Need to paint my soldiers.

I have returned to earth after some months of all-things-wargames-all-the-time. I have learned much about Roman, feudal, and 18C and 19C warfare. Perhaps not enough to author a Buffer's Guide but enough to ask respectable initial and followup questions. But what I have not yet done is actually play a game! My Bacuss Saxons and a Vikings are still unpainted. I do not have a game table. I haven't tracked down local DBA wargamers. So over the coming weeks I intended to paint my toy soldier: that is, after helping with kids projects, house projects, garden projects, etc. Wish me luck.

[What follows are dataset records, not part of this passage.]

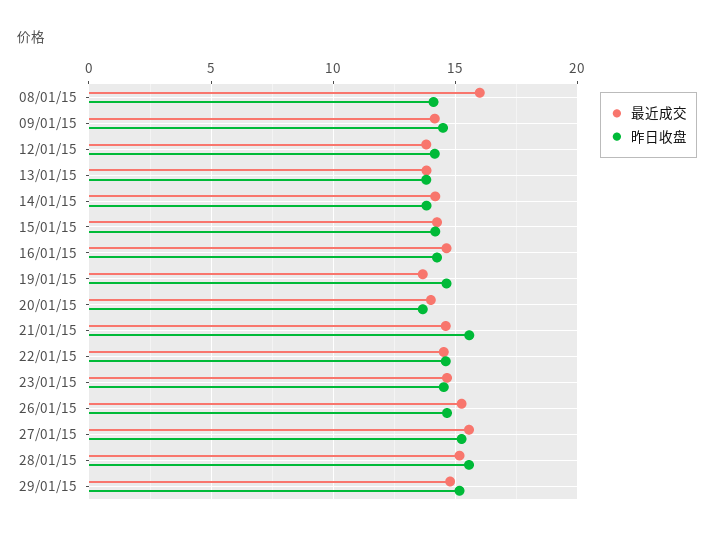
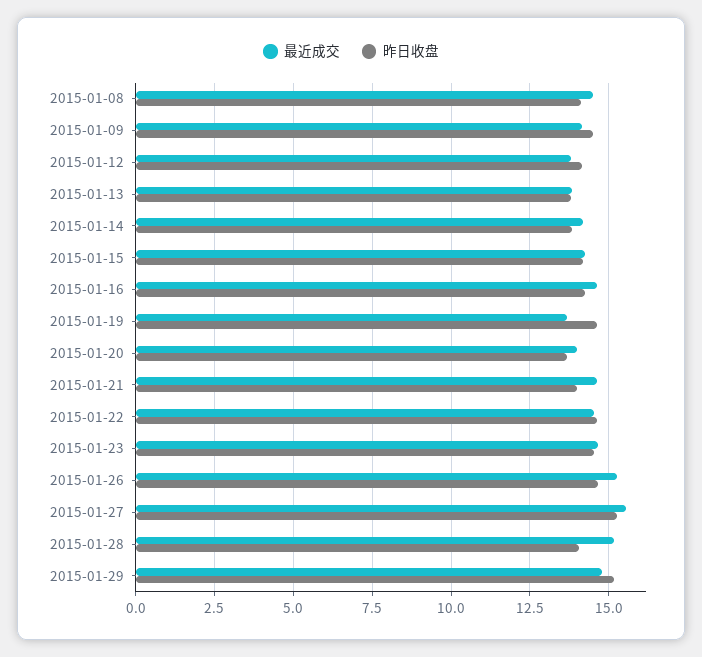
  {
    "最近成交": {
-     "08/01/15": 16,
+     "08/01/15": 14.5,
      "09/01/15": 14.25,
      "12/01/15": 13.75,
      "13/01/15": 13.75,
      "14/01/15": 14.25,
      "15/01/15": 14.25,
      "16/01/15": 14.75,
      "19/01/15": 13.75,
      "20/01/15": 14,
      "21/01/15": 14.5,
      "22/01/15": 14.5,
      "23/01/15": 14.75,
      "26/01/15": 15.25,
      "27/01/15": 15.5,
      "28/01/15": 15.25,
      "29/01/15": 14.75
    },
    "昨日收盘": {
      "08/01/15": 14,
      "09/01/15": 14.5,
      "12/01/15": 14.25,
      "13/01/15": 13.75,
      "14/01/15": 13.75,
      "15/01/15": 14.25,
      "16/01/15": 14.25,
      "19/01/15": 14.75,
      "20/01/15": 13.75,
-     "21/01/15": 15.5,
+     "21/01/15": 14,
      "22/01/15": 14.5,
      "23/01/15": 14.5,
      "26/01/15": 14.75,
      "27/01/15": 15.25,
-     "28/01/15": 15.5,
+     "28/01/15": 14,
      "29/01/15": 15.25
    }
  }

Library catalog, data: URIs, & bookmarklets

My public library, and, I expect, so does your's, uses Innovative Interfaces catalog tools. This web application is the poster child for poor user interface and user experience. It is not my objective to enumerate the problems. Instead, I discovered a useful mechanism of getting around the problem I have with remembering my library card's barcode. (Why on earth do the designers of this software expect me to remember my barcode is unfathomable.)

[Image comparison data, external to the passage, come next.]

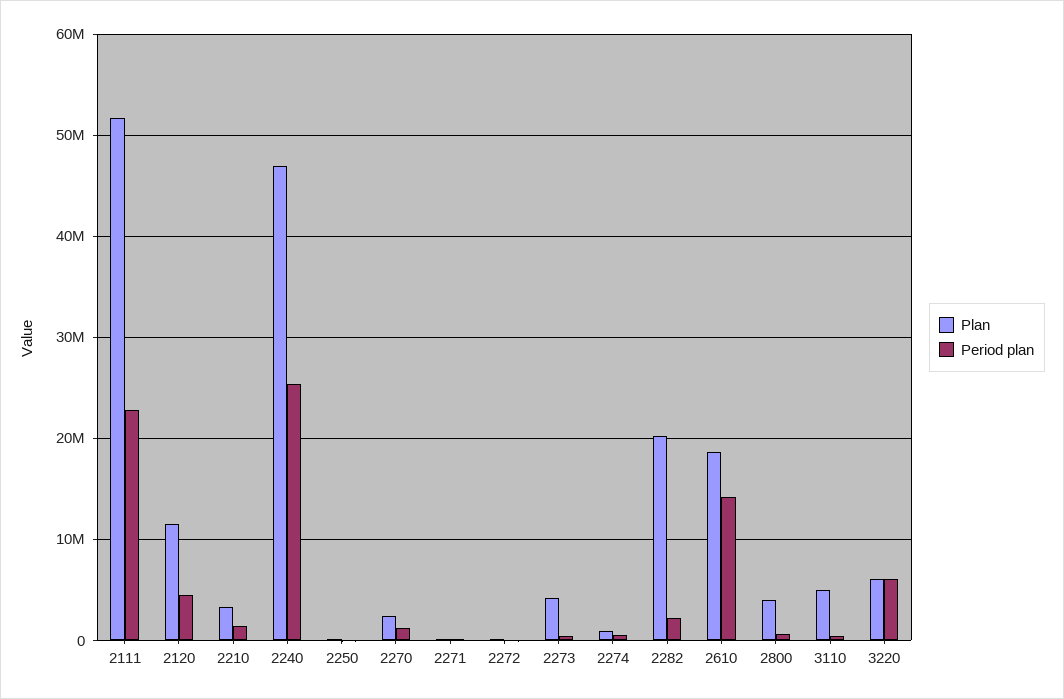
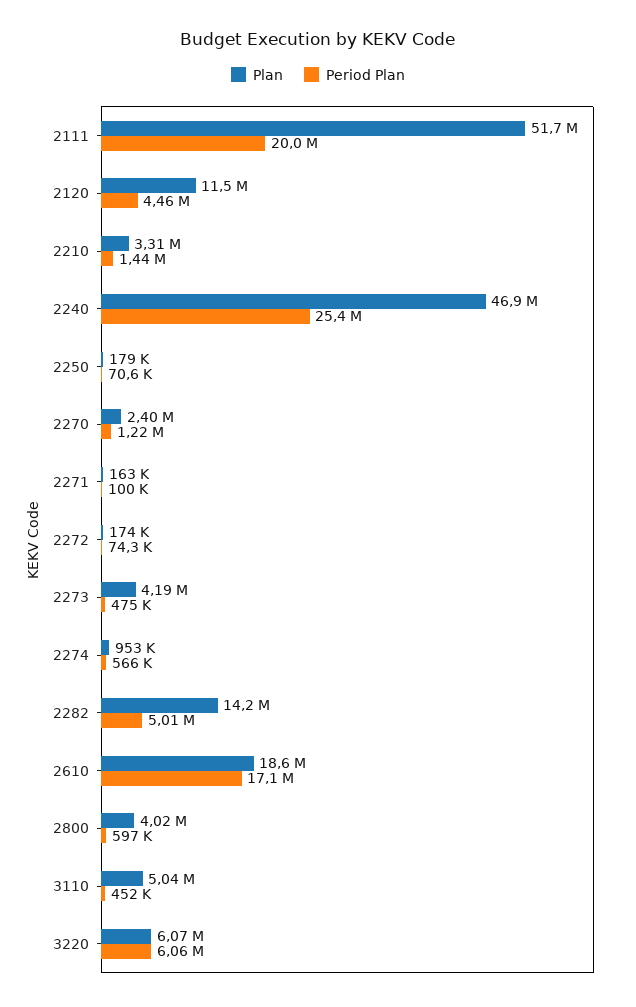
  {
    "Plan": {
      "2111": 51700000,
      "2120": 11500000,
      "2210": 3310000,
      "2240": 46900000,
      "2250": 179000,
      "2270": 2400000,
      "2271": 163000,
      "2272": 174000,
      "2273": 4190000,
      "2274": 953000,
-     "2282": 20000000,
+     "2282": 14200000,
      "2610": 18600000,
      "2800": 4020000,
      "3110": 5040000,
      "3220": 6070000
    },
    "Period plan": {
-     "2111": 23000000,
+     "2111": 20000000,
      "2120": 4460000,
      "2210": 1440000,
      "2240": 25400000,
      "2250": 70600,
      "2270": 1220000,
      "2271": 100000,
      "2272": 74300,
      "2273": 475000,
      "2274": 566000,
-     "2282": 2000000,
+     "2282": 5010000,
-     "2610": 14000000,
+     "2610": 17100000,
      "2800": 597000,
      "3110": 452000,
      "3220": 6060000
    }
  }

My original solution was to embed the barcode in a URL that mimicked the web application's form-based login. This URL was then bookmarked to allow for immediate access. This worked for a good number of years until the catalog software was updated. At which point the URL broke and I was unable to reproduce this solution using the updated software. (The obstacle seemed to be the need for a session identification that I could not contrive.) And so I needed a different approach.

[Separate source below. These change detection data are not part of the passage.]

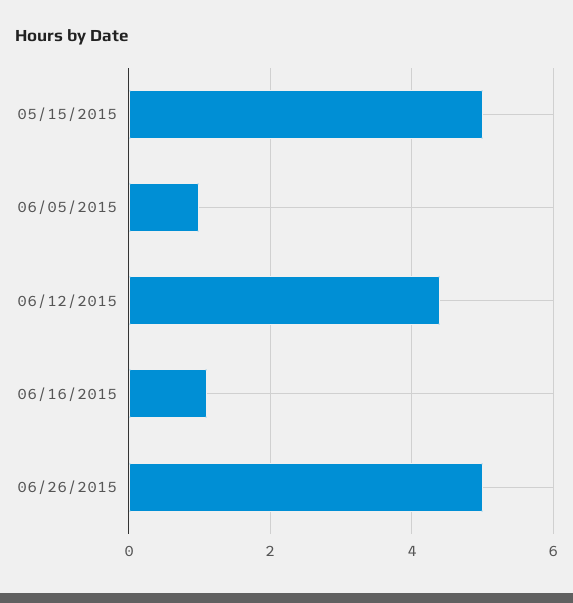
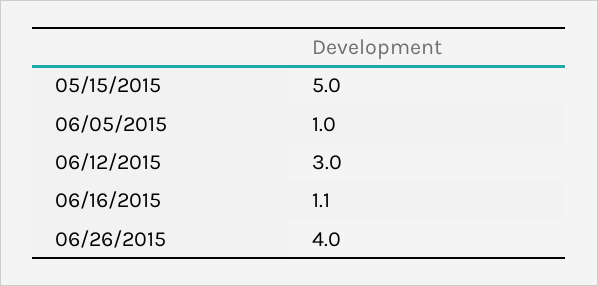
  {
    "05/15/2015": 5,
    "06/05/2015": 1,
-   "06/12/2015": 4.5,
+   "06/12/2015": 3,
    "06/16/2015": 1.1,
-   "06/26/2015": 5
+   "06/26/2015": 4
  }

The approach I took was to be able to show the barcode when I used the catalog. Having an absolute DIV positioned at the bottom the browser's window is easy to do with CSS. The problem was that to do this I needed to dynamically alter the catalog's HTML. I really did not want to install GreaseMonkey to accomplish this. The next best solution was to have a standalone page with an embedded IFRAME. This give me full control over what was on the page. The HTML is

<html>
    <head>
        <title>South Kingstown Library Catalog</title>
        <style>
            * {
                margin: 0;
                padding: 0;
                border: 0;
            }
            #tab {
                font-family: Verdana;
                position: fixed;
                bottom: 0px;
                right: 4ex;
                padding: 2ex;
                border-top-left-radius: 1ex;
                border-top-right-radius: 1ex;
                color: white;
                background: gray;
            }
        </style>
    </head>
    <body>
        <div id="tab">
        barcode: 123456789
        </div>
        <iframe
            src="https://catalog.oslri.net/search/"
            width="100%"
            height="100%"
            scroll="auto"
            marginheight="0"
            marginwidth="0"></iframe>
    </body>
</html>

I didn't like having to store this page as a file on my local machine and storing it on a HTTP server seemed overkill. Clearly, I was over thinking, but this is what I do for my day job. It then occurred to me that I could encode the page as a data URI and, I hoped, that when I used this URI the browser would render the encoded page. I used David Wilkinson's data: URI creation tool to create the URI. And, to my wonderment, Safari, FireFox, and Chrome (all on OS X) did exactly as hoped for.   
What this means is that my future bookmarklets can more sophisticated then I ever considered practical before. Perhaps you can use this discovery too.